[Data section]

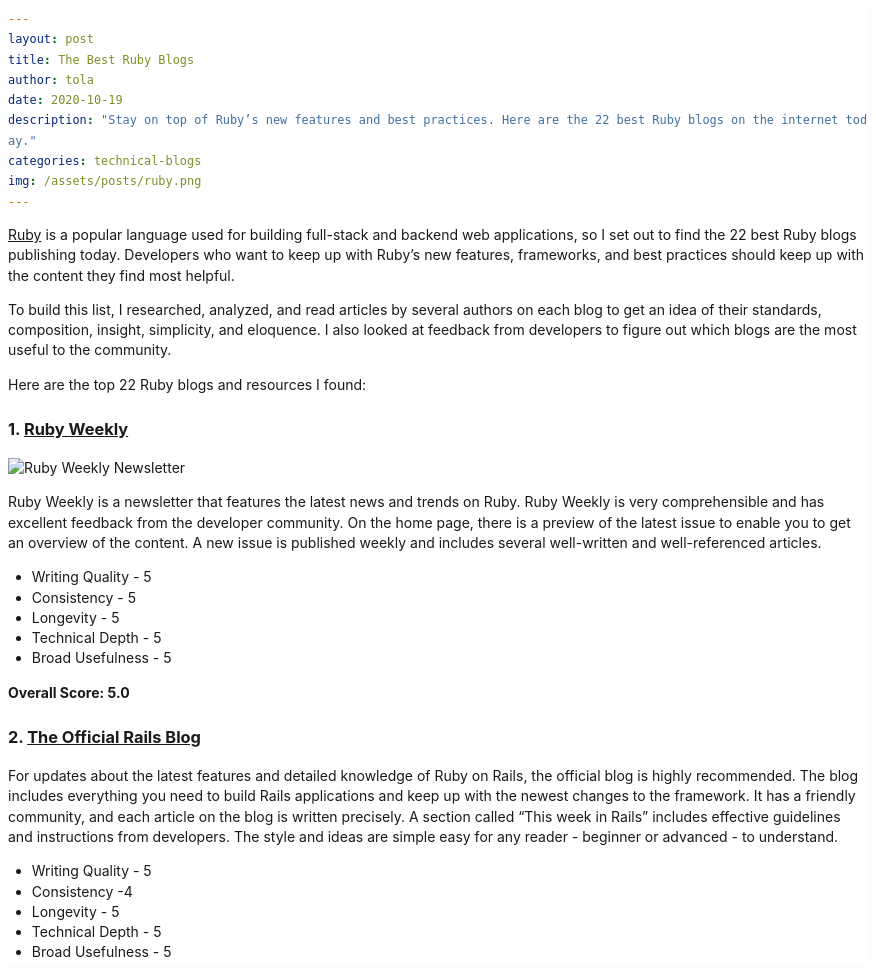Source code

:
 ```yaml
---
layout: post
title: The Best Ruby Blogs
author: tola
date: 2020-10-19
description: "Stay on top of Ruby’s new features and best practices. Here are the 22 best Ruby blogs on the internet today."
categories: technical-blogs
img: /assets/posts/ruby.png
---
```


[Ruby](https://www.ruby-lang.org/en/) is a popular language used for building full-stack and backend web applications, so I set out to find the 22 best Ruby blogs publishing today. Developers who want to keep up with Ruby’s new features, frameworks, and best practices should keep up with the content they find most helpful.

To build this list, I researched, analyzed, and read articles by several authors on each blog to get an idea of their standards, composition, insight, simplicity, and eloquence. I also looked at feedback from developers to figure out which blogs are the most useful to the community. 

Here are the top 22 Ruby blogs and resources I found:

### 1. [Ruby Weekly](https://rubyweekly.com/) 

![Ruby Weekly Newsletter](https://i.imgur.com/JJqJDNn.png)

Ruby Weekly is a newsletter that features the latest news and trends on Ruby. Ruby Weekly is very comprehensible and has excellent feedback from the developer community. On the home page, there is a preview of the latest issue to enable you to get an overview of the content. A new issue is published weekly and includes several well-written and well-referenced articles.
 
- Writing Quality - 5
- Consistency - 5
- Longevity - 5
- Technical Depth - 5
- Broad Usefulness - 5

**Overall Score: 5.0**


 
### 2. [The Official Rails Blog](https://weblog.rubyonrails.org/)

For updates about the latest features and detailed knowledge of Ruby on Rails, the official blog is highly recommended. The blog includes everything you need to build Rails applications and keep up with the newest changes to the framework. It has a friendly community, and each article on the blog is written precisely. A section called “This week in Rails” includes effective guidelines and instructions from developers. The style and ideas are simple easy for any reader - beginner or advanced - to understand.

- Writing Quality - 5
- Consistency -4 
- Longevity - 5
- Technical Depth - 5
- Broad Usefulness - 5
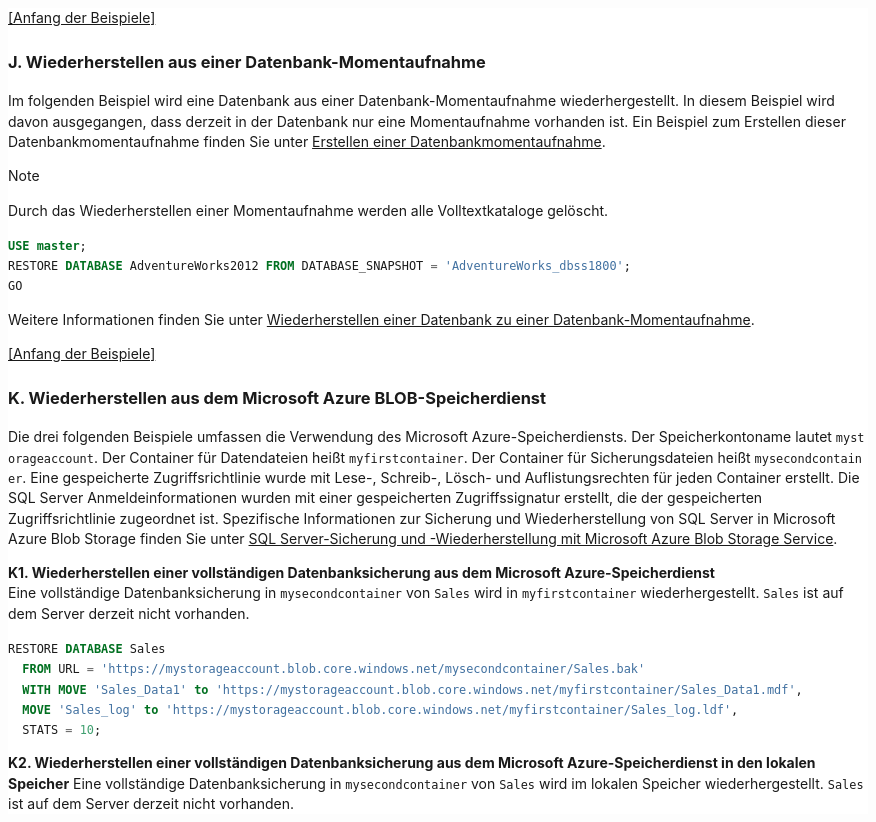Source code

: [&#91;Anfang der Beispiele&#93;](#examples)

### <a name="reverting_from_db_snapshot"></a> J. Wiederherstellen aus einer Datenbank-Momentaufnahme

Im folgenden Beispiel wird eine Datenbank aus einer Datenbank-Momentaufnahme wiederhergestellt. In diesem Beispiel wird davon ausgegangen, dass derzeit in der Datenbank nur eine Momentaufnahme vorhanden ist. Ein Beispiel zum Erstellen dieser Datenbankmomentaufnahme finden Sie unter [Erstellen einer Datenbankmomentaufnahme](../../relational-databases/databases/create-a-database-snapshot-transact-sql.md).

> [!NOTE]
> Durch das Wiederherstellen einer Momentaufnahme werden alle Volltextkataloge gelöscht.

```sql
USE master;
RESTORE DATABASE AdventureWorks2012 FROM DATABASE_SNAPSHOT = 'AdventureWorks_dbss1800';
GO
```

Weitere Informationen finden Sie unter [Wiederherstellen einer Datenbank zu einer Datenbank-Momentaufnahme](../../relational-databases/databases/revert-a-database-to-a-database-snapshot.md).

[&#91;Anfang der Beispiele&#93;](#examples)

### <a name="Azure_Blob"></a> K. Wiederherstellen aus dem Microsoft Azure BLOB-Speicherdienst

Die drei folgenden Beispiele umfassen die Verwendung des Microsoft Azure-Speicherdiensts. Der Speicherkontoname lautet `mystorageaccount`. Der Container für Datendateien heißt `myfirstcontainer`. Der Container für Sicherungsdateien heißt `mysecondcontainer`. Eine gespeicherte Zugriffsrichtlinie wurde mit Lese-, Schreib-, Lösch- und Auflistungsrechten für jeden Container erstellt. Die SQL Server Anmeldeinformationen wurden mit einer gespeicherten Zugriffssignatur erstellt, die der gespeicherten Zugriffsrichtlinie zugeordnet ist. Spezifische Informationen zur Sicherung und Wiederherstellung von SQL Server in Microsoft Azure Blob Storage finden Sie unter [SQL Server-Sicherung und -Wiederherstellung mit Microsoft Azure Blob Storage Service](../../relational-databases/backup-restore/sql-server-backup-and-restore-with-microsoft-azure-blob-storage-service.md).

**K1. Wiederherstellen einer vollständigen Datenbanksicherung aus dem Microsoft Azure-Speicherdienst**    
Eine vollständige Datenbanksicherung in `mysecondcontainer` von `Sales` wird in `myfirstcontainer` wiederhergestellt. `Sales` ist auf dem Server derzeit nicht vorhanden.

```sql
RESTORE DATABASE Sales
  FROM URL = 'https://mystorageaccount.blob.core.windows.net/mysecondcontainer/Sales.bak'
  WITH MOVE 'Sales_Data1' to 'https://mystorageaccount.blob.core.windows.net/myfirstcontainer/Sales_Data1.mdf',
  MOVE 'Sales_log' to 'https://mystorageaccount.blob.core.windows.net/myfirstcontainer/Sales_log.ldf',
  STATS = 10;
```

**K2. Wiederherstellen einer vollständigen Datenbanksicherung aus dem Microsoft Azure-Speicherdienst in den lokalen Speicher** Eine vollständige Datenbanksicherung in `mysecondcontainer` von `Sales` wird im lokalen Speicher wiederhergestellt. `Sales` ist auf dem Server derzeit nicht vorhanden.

[/Data section]

Task to carry out: Your reply should hold every line from the data that contains "Momentaufnahme", copied in full.

Response to this exercise:
### <a name="reverting_from_db_snapshot"></a> J. Wiederherstellen aus einer Datenbank-Momentaufnahme
Im folgenden Beispiel wird eine Datenbank aus einer Datenbank-Momentaufnahme wiederhergestellt. In diesem Beispiel wird davon ausgegangen, dass derzeit in der Datenbank nur eine Momentaufnahme vorhanden ist. Ein Beispiel zum Erstellen dieser Datenbankmomentaufnahme finden Sie unter [Erstellen einer Datenbankmomentaufnahme](../../relational-databases/databases/create-a-database-snapshot-transact-sql.md).
> Durch das Wiederherstellen einer Momentaufnahme werden alle Volltextkataloge gelöscht.
Weitere Informationen finden Sie unter [Wiederherstellen einer Datenbank zu einer Datenbank-Momentaufnahme](../../relational-databases/databases/revert-a-database-to-a-database-snapshot.md).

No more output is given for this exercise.